TUGAS WAJIB 1 ::
Menurut artikel tentang paham sepilis, apa pengertian pluralisme agama?

TEKS BACAAN ::
%%
Menyoal Paham Sekularisme, Pluralisme dan Liberalisme (Sepilis) Agama - bagbudig

Breaking

Monday, February 10, 2020

Menyoal Paham Sekularisme, Pluralisme dan Liberalisme (Sepilis) Agama

Oleh: Fajri*

Di abad modern ini sangat kontras terlihat upaya untuk merusak Islam melalui berbagai cara salah satunya adalah penyebaran paham sekularisme, pluralisme dan liberalisme agama.

Sekularisme agama adalah memisahkan urusan dunia dari agama, agama hanya digunakan untuk mengatur hubungan pribadi dengan Tuhan. Sedangkan hubungan sesama manusia diatur berdasarkan kesepakatan sosial.

Pluralisme agama adalah paham yang mengajarkan bahwa semua agama adalah sama. Karenanya kebenaran setiap agama adalah relative, oleh sebab itu setiap pemeluk agama tidak boleh mengklaim bahwa hanya agamanya saja yang benar sedangkan agama lain salah. Pluralisme agama juga mengajarkan bahwa semua pemeluk agama akan hidup berdampingan di surga.

Liberalisme agama adalah memahami nash-nash agama (Al-Quran dan Sunnah) dengan menggunakan akal pikiran yang bebas, dan hanya menerima doktrin-doktrin yang sesuai dengan akal pikiran semata.
%%
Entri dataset
%%
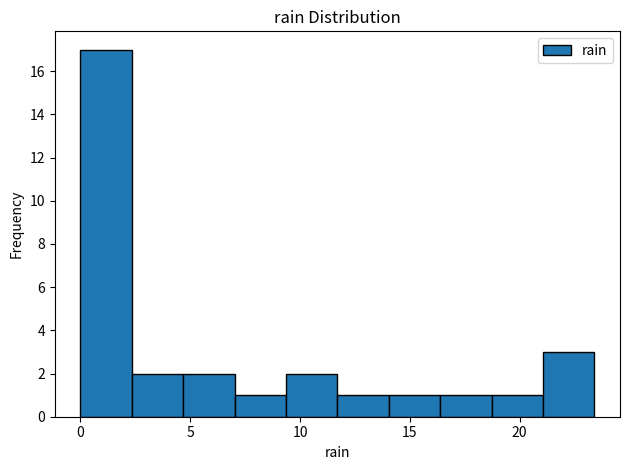

Reading left to right, list every bar in this chart as the range it spans on the x-axis followed by its height. Neither the bar edges nor the heights are printed on the chart, so give them approximately, as read against the axes.

0.0 to 2.5: 17
2.5 to 4.5: 2
4.5 to 7.0: 2
7.0 to 9.5: 1
9.5 to 11.5: 2
11.5 to 14.0: 1
14.0 to 16.5: 1
16.5 to 18.5: 1
18.5 to 21.0: 1
21.0 to 23.5: 3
%%
TUGAS WAJIB 2 ::
Dari kumpulan baris data di atas, ketik ulang baris-baris mulai dari baris yang memuat "0.0 to 2.5: 17" sampai baris terakhir kumpulan baris data itu, termasuk kedua baris ujungnya.

PEMBAHASAN JAWABAN 1 ::
Pluralisme agama adalah paham yang mengajarkan bahwa semua agama adalah sama.

PEMBAHASAN JAWABAN 2 ::
0.0 to 2.5: 17
2.5 to 4.5: 2
4.5 to 7.0: 2
7.0 to 9.5: 1
9.5 to 11.5: 2
11.5 to 14.0: 1
14.0 to 16.5: 1
16.5 to 18.5: 1
18.5 to 21.0: 1
21.0 to 23.5: 3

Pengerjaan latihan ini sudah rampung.